[INSTRUCTION 1]: In the listing, rewrite the stretch from the start through the line containing "ک ضعیف بر ویدئو کنفرانس", swapping "café" for "cacao" and leaving everything else unchanged.
===== PASSAGE =====
Fort Saskatchewan-Vegreville is a provincial electoral district in Alberta, Canada. The district is mandated to return a single member to the Legislative Assembly of Alberta using the first-past-the-post method of voting.

The electoral district, which is located in rural east central Alberta just east of Edmonton, was created in the 2004 boundary redistribution. The current boundaries of the district comprise parts of Vegreville-Viking, Redwater and Clover Bar-Fort Saskatchewan. The district is named after the small city of Fort Saskatchewan and the town of Vegreville.

The current representative for this district is United Conservative Jackie Armstrong-Homeniuk who was first elected in the 2019 provincial election. The district has also been represented by past Progressive Conservative Premier Ed Stelmach.

History
The electoral district was created in the 2004 electoral boundary re-distribution from the old electoral districts of Clover Bar-Fort Saskatchewan, Redwater and Vegreville-Viking. The resulting population of the district in 2004 was 36,172, which was 1.5% above the provincial average of 35,951.

The 2010 electoral boundary re-distribution saw significant changes made to the district with land residing in Beaver County south of Tofield being moved to Battle River-Wainwright and land in Strathcona County north of Alberta Highway 16 being transferred into the electoral district from the old Strathcona electoral district.

The 2017 electoral boundary re-distribution saw a number of changes to the Fort Saskatchewan-Vegreville electoral district as four divisions in the central northeast area of the province (north and east of Edmonton) were consolidated into three to account for the population in those areas having grown at a rate below that of the province as a whole. The district would include the entirety of the Counties of Lamont and Minburn as well as Elk Island National Park. The resulting population of the district in 2017 was 52,141, 11% above provincial average for electoral districts. This variance was justified as population growth in the region is expected to continue to be less than the provincial rate of growth. The Commission noted the average age of residents in parts of the Fort Saskatchewan-Vegreville was well above that of other Albertans.

Boundary history

Electoral history
The electoral district of Fort Saskatchewan was created in the boundary redistribution of 2004. The first election held in the district saw longtime Vegreville—Viking incumbent Ed "The Sock" Stelmach win the new district of his party. He took just under half the popular vote, defeating four other candidates.

Stelmach became leader of the Progressive Conservatives and premier of the province in December 2006. He stood for re-election in 2008 winning a landslide of nearly 78% of the popular vote. Progressive Conservative Jacquie Fenske won the district in the 2012 provincial election.
=====
[INSTRUCTION 2]: Repeat the stretch of the Fort Saskatchewan-Vegreville passage from "Stelmach became leader" through "2012 provincial election." word for word.
===== DATA SECTION =====
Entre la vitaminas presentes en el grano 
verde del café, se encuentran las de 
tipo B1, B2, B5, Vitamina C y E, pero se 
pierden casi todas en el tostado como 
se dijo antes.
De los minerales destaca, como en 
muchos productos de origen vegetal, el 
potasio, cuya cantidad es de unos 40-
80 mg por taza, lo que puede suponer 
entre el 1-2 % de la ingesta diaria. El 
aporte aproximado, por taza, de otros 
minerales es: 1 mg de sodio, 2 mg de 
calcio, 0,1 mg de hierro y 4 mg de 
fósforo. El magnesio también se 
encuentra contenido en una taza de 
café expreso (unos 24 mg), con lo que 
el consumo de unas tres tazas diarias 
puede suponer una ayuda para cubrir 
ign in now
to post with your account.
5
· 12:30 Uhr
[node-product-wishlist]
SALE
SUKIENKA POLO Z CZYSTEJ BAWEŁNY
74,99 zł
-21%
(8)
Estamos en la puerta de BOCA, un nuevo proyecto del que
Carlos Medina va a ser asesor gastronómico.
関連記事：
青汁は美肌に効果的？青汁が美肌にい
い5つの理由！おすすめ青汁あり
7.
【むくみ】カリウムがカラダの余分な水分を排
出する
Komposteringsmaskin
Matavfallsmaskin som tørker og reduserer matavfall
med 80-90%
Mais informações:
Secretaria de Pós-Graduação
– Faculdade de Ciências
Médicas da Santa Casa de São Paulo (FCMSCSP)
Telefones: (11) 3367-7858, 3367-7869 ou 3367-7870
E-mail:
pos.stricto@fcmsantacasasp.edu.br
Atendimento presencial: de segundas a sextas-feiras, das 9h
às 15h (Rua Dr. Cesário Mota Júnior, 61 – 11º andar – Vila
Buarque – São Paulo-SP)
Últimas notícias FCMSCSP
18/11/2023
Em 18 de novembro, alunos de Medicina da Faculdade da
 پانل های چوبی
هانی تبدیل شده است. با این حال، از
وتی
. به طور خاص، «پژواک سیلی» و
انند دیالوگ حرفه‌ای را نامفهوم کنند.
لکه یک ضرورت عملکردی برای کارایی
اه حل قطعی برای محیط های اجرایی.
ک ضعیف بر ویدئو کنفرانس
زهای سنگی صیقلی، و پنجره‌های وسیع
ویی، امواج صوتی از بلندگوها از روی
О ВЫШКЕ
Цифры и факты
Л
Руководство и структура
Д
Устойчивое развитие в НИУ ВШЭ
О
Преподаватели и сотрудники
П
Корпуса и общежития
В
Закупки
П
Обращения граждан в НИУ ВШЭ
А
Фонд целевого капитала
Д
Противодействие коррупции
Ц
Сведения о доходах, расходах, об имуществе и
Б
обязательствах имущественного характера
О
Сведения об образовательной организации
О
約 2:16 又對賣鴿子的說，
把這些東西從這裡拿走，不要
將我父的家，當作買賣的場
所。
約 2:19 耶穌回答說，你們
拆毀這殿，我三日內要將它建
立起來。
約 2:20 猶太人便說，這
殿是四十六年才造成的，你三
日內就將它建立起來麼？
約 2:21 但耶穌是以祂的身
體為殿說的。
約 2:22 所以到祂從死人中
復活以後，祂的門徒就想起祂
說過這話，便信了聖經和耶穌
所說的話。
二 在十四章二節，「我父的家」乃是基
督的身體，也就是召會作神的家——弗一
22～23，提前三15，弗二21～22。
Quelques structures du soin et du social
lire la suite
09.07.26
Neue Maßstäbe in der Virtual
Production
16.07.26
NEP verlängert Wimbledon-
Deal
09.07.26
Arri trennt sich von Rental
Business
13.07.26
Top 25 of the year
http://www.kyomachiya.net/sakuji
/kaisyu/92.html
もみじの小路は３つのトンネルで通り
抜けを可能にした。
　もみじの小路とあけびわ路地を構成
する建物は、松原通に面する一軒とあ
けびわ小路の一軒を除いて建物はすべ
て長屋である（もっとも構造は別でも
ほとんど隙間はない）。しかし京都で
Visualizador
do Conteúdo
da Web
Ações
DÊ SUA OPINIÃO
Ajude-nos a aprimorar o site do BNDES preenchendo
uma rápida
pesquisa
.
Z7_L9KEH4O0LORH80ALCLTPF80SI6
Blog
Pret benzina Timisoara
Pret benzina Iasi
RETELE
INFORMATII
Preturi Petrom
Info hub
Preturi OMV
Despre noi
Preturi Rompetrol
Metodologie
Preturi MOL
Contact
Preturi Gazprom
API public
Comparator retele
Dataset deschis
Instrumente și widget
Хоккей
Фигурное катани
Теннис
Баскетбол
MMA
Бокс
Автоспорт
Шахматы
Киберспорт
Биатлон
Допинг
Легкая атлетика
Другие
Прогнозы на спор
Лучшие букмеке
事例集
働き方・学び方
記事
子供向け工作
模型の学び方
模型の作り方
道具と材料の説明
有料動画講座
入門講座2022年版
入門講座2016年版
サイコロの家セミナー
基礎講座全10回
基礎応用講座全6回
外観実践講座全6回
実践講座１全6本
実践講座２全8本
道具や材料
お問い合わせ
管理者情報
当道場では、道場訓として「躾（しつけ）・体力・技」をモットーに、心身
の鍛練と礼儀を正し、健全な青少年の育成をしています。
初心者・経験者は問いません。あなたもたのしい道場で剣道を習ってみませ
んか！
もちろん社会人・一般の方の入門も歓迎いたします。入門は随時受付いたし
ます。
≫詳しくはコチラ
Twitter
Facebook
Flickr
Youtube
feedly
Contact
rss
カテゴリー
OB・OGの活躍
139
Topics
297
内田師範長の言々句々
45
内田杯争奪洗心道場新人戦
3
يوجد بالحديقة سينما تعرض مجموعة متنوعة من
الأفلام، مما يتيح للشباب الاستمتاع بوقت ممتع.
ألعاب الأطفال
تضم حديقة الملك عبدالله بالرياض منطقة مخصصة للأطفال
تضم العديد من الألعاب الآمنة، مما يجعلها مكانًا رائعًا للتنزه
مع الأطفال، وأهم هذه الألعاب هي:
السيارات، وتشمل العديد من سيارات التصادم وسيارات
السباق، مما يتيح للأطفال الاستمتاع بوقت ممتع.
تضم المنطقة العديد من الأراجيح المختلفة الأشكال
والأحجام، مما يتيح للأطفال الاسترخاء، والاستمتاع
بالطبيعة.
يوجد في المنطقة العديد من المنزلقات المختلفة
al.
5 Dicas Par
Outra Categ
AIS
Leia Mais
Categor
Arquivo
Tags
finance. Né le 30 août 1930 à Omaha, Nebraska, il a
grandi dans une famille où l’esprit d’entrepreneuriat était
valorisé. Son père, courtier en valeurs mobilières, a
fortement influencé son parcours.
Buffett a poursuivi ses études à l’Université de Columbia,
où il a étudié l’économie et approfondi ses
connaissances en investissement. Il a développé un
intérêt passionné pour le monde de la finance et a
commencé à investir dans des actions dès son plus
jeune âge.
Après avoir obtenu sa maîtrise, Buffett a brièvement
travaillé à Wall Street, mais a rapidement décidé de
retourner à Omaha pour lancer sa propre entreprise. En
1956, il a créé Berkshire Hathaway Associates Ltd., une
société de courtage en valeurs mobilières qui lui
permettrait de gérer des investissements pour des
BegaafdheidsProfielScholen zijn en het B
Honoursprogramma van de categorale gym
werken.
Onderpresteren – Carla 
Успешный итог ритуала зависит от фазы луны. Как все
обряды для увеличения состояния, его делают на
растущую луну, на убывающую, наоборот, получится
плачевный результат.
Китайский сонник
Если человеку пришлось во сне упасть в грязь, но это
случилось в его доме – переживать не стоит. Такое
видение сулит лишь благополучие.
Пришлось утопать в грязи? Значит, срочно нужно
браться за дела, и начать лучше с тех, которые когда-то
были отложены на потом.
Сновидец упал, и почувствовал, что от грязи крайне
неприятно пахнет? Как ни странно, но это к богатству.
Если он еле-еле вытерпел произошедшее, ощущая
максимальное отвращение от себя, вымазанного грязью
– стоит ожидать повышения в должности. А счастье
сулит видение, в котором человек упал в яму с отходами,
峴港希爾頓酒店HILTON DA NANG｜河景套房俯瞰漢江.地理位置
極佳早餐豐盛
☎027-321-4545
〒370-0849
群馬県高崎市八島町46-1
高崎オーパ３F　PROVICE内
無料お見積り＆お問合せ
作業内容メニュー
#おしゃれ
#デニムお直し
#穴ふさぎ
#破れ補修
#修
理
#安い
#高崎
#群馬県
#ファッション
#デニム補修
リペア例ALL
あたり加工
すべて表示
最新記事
=====
[RESPONSE 1]:
Entre la vitaminas presentes en el grano 
verde del cacao, se encuentran las de 
tipo B1, B2, B5, Vitamina C y E, pero se 
pierden casi todas en el tostado como 
se dijo antes.
De los minerales destaca, como en 
muchos productos de origen vegetal, el 
potasio, cuya cantidad es de unos 40-
80 mg por taza, lo que puede suponer 
entre el 1-2 % de la ingesta diaria. El 
aporte aproximado, por taza, de otros 
minerales es: 1 mg de sodio, 2 mg de 
calcio, 0,1 mg de hierro y 4 mg de 
fósforo. El magnesio también se 
encuentra contenido en una taza de 
cacao expreso (unos 24 mg), con lo que 
el consumo de unas tres tazas diarias 
puede suponer una ayuda para cubrir 
ign in now
to post with your account.
5
· 12:30 Uhr
[node-product-wishlist]
SALE
SUKIENKA POLO Z CZYSTEJ BAWEŁNY
74,99 zł
-21%
(8)
Estamos en la puerta de BOCA, un nuevo proyecto del que
Carlos Medina va a ser asesor gastronómico.
関連記事：
青汁は美肌に効果的？青汁が美肌にい
い5つの理由！おすすめ青汁あり
7.
【むくみ】カリウムがカラダの余分な水分を排
出する
Komposteringsmaskin
Matavfallsmaskin som tørker og reduserer matavfall
med 80-90%
Mais informações:
Secretaria de Pós-Graduação
– Faculdade de Ciências
Médicas da Santa Casa de São Paulo (FCMSCSP)
Telefones: (11) 3367-7858, 3367-7869 ou 3367-7870
E-mail:
pos.stricto@fcmsantacasasp.edu.br
Atendimento presencial: de segundas a sextas-feiras, das 9h
às 15h (Rua Dr. Cesário Mota Júnior, 61 – 11º andar – Vila
Buarque – São Paulo-SP)
Últimas notícias FCMSCSP
18/11/2023
Em 18 de novembro, alunos de Medicina da Faculdade da
 پانل های چوبی
هانی تبدیل شده است. با این حال، از
وتی
. به طور خاص، «پژواک سیلی» و
انند دیالوگ حرفه‌ای را نامفهوم کنند.
لکه یک ضرورت عملکردی برای کارایی
اه حل قطعی برای محیط های اجرایی.
ک ضعیف بر ویدئو کنفرانس

[RESPONSE 2]:
Stelmach became leader of the Progressive Conservatives and premier of the province in December 2006. He stood for re-election in 2008 winning a landslide of nearly 78% of the popular vote. Progressive Conservative Jacquie Fenske won the district in the 2012 provincial election.